Counties Manukau cricket team

Personnel
- Owner: Counties Manukau Cricket

Team information
- Founded: 1996
- Home ground: Weymouth Oval, Manurewa

History
- Hawke Cup wins: 1
- Official website: Counties Manukau Cricket

= Counties Manukau cricket team =

New Zealand cricket team

The Counties Manukau cricket team represents the southern part of the Auckland Region, including the Auckland outer suburbs of Manurewa, Manukau and Papakura and the surrounding rural areas, and including Tuakau in the Waikato region. It is one of the 21 teams from around New Zealand that compete in the Hawke Cup. Its base is at Bruce Pulman Park, Takanini. Most of its home matches have been played at Weymouth Oval in Manurewa.

Teams that previously represented the area in the Hawke Cup were Franklin (1957 to 1977) and Counties (1979 to 1994). Counties Manukau began playing in 1996.

==History==
===Franklin and Counties teams===
Cricket was played in the region in the late 1850s, and possibly earlier. The Mauku Cricket Club, which still competes at senior level, was established in 1859. There was a Franklin Cricket Association in the 1890s and 1900s, and the Warin Cup was instituted for competition between the region's clubs beginning with the 1911–12 season. The Association lapsed but was revived in 1921.

Franklin, based in Pukekohe, was a part of the Auckland team's region until 1957, when the Franklin Cricket Association was affiliated with the New Zealand Cricket Council, entitling it to field a team in the Hawke Cup. By this new affiliation Franklin also became a constituent association of the Northern Districts team, which had begun competing in the Plunket Shield in 1956–57. Franklin competed for the first time in the Hawke Cup in December 1957, and continued doing so until 1977. In 1969-70 Philip Havill became the first Franklin player to represent Northern Districts in first-class cricket.

Franklin were succeeded by Counties, also based in Pukekohe, who competed in the Hawke Cup from 1979 to 1994. In their first season they were captained by the Test batsman John Wright. Neither Franklin nor Counties ever won the title.

===Counties Manukau===
The Counties Manukau Cricket Association was established in 1996. Counties Manukau first challenged for the Hawke Cup in 2011–12. Captained by Luke Williamson, they won the title in the first challenge match of 2017-18 when they beat Bay of Plenty. They held the title against challenges from Taranaki and Canterbury Country at Weymouth Oval in Manurewa, before losing the last match of the season to Southland.

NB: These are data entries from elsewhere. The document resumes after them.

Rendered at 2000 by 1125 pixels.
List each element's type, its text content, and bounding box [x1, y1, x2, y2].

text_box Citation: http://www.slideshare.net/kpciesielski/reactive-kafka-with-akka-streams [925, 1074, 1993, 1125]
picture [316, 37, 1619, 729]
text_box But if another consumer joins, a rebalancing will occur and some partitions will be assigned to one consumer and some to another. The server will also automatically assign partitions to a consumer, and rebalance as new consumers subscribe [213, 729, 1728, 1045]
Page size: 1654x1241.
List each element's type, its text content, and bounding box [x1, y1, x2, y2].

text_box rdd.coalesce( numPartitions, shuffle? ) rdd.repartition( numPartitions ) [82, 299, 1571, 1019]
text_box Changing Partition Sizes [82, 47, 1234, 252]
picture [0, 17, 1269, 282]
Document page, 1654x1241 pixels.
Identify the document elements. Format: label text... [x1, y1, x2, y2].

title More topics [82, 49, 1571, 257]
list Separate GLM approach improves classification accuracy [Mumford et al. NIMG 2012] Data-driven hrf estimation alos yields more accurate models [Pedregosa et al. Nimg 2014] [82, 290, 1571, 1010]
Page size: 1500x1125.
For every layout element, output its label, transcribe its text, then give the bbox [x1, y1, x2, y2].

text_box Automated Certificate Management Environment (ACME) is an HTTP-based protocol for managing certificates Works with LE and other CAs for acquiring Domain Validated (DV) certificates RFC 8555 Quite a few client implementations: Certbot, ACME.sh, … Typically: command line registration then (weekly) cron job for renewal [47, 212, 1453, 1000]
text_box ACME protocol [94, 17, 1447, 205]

Counties Manukau and the other five Northern Districts association teams also compete each season in two-day matches for the Fergus Hickey Rosebowl. The winner has the right to challenge for the Hawke Cup. Counties Manukau also compete in the Brian Dunning Cup, the 50-over competition among the six Northern Districts teams.

==Clubs==
In the Counties Manukau Cricket Association, 12 clubs compete for the Warin Cup (overall champions), the W. H. Taylor Shield (two-day matches), the Duthie Cup (one-day matches) and the Inder-Lynch Trophy (T20 matches): Clevedon, Glenbrook-Maramarua, Karaka, Manukau City, Mauku, Papakura, Pohutukawa Coast, Pukekohe Metro, Tuakau, United, Waiuku and Weymouth.